### Exercise description:
Copy exactly the lines of the material below that run from the one containing "cell carcinoma (lung)" through the one containing "staining of cholangiocarcinoma". Copy no other lines.

### Supplied records:
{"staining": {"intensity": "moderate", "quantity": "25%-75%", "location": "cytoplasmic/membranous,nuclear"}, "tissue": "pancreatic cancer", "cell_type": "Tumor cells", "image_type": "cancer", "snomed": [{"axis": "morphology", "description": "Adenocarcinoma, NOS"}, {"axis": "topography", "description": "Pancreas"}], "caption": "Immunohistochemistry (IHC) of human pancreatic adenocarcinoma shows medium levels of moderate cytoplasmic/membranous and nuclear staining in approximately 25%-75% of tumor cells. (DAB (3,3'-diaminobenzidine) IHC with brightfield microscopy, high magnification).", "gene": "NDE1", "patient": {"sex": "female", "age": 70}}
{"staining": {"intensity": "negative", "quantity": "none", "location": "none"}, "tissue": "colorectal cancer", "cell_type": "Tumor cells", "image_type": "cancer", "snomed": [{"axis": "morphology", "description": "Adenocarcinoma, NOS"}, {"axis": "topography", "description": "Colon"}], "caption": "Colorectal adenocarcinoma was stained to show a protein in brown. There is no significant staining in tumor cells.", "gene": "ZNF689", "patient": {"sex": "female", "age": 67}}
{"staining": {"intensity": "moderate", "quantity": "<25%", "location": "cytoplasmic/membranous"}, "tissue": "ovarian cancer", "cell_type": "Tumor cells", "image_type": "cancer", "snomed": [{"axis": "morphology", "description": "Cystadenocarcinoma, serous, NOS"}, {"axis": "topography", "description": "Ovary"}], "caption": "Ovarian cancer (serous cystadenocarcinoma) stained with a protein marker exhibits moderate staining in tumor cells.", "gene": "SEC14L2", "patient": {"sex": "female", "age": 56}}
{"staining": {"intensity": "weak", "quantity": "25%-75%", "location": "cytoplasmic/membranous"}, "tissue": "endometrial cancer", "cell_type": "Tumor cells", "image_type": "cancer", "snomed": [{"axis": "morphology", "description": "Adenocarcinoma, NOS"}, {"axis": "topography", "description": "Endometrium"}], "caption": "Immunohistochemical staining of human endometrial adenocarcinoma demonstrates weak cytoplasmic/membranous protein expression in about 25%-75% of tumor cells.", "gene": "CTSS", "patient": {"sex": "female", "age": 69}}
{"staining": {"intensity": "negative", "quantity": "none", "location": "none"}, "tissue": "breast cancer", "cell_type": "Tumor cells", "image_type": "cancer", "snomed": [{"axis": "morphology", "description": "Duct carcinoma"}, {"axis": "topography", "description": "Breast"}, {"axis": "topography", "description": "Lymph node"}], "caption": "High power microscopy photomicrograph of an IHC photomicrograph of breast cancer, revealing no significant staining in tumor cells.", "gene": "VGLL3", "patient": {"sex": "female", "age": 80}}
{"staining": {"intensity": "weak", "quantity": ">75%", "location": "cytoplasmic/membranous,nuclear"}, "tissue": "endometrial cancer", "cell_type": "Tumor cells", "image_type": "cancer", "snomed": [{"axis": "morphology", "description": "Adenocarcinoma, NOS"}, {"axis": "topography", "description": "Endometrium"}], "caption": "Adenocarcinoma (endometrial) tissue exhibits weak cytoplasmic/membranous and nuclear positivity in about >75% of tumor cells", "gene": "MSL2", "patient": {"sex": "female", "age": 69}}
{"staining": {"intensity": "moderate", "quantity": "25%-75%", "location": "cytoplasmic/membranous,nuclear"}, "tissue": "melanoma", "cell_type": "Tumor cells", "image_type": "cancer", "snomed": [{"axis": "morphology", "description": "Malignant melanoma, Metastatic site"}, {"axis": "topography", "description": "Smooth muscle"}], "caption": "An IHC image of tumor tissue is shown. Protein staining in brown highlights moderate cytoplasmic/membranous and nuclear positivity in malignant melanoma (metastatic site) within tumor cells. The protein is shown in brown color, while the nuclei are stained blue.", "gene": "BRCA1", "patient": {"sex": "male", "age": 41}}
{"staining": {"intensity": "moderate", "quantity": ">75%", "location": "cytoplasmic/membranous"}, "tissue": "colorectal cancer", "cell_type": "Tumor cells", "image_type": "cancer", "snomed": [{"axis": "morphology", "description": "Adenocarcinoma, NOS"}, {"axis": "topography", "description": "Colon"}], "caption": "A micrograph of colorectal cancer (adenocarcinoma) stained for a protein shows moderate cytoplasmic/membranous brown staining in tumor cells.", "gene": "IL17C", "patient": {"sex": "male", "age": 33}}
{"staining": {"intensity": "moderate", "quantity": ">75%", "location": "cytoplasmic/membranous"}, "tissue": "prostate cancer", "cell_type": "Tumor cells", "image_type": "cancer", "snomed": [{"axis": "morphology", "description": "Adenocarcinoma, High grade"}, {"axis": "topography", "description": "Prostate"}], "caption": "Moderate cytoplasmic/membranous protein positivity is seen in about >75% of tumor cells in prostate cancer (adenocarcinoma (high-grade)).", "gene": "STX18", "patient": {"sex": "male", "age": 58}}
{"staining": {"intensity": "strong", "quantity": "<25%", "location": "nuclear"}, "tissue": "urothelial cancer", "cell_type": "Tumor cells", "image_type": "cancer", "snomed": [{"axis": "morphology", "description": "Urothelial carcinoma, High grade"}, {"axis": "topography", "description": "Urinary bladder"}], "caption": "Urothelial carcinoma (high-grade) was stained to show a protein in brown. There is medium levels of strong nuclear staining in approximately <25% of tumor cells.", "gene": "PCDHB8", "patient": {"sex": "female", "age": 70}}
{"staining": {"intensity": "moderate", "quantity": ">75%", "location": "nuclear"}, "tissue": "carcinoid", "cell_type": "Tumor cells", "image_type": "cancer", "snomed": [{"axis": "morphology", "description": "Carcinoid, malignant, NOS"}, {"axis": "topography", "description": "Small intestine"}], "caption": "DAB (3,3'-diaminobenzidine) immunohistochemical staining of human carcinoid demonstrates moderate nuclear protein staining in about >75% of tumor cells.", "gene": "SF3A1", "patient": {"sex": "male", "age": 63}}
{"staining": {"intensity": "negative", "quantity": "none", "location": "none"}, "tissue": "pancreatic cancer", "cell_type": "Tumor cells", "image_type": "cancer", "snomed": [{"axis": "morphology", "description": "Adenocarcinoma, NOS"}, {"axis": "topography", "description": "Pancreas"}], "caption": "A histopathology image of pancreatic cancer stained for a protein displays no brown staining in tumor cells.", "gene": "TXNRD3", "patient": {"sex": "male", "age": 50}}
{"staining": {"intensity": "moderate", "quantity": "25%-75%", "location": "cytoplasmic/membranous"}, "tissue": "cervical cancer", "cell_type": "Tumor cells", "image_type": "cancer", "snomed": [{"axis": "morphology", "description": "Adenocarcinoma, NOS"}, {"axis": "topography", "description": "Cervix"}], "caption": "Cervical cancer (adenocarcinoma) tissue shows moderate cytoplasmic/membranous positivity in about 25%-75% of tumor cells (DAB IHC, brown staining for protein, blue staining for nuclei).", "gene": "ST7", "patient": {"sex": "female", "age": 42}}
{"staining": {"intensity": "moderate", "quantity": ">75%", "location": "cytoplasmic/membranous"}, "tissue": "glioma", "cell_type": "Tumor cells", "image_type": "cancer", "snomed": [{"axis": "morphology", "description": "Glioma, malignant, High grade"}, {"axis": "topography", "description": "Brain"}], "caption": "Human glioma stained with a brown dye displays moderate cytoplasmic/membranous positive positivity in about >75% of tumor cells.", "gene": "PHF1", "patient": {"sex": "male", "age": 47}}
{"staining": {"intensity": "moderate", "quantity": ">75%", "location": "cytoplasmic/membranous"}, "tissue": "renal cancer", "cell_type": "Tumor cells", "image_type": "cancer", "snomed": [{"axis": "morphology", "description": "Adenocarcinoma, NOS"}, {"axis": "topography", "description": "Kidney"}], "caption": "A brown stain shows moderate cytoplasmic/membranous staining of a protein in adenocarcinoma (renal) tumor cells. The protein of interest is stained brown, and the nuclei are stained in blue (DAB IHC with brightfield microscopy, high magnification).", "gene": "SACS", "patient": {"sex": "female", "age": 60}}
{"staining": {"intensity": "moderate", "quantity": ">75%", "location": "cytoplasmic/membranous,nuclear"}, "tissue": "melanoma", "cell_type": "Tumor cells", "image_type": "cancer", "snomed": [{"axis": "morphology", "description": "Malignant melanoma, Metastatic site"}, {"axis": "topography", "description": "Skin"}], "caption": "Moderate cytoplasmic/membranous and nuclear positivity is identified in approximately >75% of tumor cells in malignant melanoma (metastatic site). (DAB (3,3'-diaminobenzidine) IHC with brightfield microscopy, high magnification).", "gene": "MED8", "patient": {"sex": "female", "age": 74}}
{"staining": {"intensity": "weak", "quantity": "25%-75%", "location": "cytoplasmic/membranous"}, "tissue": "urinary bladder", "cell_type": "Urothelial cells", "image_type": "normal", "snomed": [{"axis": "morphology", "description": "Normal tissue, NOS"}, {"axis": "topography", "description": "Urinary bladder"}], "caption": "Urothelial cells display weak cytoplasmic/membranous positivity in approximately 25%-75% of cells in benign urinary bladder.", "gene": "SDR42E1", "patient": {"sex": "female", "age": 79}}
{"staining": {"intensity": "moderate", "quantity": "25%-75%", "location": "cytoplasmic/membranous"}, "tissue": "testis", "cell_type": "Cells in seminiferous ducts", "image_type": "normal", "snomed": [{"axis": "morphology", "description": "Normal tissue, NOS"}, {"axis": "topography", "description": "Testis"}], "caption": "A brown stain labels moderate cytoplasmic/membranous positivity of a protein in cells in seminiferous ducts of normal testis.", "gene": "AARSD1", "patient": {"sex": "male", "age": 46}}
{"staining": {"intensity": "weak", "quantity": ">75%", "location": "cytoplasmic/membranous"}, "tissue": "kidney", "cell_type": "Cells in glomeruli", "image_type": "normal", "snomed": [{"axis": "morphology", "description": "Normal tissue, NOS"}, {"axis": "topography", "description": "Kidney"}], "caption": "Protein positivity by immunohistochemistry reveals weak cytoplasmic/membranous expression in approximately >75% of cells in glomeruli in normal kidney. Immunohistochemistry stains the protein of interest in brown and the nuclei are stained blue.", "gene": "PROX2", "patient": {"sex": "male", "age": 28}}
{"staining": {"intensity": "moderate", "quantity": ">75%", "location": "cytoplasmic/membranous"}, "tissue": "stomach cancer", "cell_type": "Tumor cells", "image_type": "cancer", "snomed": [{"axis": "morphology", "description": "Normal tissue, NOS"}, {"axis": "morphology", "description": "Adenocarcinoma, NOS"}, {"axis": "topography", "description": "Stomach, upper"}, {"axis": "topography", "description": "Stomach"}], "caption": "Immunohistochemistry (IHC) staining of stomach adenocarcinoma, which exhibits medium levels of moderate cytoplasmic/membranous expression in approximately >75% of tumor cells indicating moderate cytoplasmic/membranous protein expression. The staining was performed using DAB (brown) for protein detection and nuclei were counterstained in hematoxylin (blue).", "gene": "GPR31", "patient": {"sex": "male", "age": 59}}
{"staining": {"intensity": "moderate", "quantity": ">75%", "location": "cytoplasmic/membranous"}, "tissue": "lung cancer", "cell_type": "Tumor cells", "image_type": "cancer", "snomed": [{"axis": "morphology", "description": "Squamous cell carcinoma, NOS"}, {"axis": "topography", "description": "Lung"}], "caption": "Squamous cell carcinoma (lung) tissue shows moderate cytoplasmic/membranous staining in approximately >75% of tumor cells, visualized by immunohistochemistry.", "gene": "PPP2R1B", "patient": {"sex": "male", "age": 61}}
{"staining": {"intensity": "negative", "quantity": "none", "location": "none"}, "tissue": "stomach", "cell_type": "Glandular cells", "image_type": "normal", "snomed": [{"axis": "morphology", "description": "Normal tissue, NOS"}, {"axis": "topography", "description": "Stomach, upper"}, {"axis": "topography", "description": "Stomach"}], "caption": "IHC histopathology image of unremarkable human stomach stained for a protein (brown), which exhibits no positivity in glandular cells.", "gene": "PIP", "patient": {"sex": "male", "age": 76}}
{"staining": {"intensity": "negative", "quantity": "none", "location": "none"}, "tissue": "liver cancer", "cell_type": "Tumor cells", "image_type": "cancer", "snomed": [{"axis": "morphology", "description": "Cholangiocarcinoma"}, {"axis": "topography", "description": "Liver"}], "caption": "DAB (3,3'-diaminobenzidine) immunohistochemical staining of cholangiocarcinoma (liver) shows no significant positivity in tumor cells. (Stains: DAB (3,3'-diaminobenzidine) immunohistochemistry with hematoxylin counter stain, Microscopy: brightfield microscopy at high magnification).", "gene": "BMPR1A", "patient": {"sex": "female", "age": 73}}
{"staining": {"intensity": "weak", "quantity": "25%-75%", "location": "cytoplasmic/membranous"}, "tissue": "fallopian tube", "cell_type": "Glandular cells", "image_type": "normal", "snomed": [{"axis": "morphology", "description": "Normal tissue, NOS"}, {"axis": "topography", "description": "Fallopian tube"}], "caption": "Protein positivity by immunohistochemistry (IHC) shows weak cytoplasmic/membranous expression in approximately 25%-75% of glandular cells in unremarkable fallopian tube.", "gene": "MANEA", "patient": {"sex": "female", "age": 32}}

### Solution to this exercise:
{"staining": {"intensity": "moderate", "quantity": ">75%", "location": "cytoplasmic/membranous"}, "tissue": "lung cancer", "cell_type": "Tumor cells", "image_type": "cancer", "snomed": [{"axis": "morphology", "description": "Squamous cell carcinoma, NOS"}, {"axis": "topography", "description": "Lung"}], "caption": "Squamous cell carcinoma (lung) tissue shows moderate cytoplasmic/membranous staining in approximately >75% of tumor cells, visualized by immunohistochemistry.", "gene": "PPP2R1B", "patient": {"sex": "male", "age": 61}}
{"staining": {"intensity": "negative", "quantity": "none", "location": "none"}, "tissue": "stomach", "cell_type": "Glandular cells", "image_type": "normal", "snomed": [{"axis": "morphology", "description": "Normal tissue, NOS"}, {"axis": "topography", "description": "Stomach, upper"}, {"axis": "topography", "description": "Stomach"}], "caption": "IHC histopathology image of unremarkable human stomach stained for a protein (brown), which exhibits no positivity in glandular cells.", "gene": "PIP", "patient": {"sex": "male", "age": 76}}
{"staining": {"intensity": "negative", "quantity": "none", "location": "none"}, "tissue": "liver cancer", "cell_type": "Tumor cells", "image_type": "cancer", "snomed": [{"axis": "morphology", "description": "Cholangiocarcinoma"}, {"axis": "topography", "description": "Liver"}], "caption": "DAB (3,3'-diaminobenzidine) immunohistochemical staining of cholangiocarcinoma (liver) shows no significant positivity in tumor cells. (Stains: DAB (3,3'-diaminobenzidine) immunohistochemistry with hematoxylin counter stain, Microscopy: brightfield microscopy at high magnification).", "gene": "BMPR1A", "patient": {"sex": "female", "age": 73}}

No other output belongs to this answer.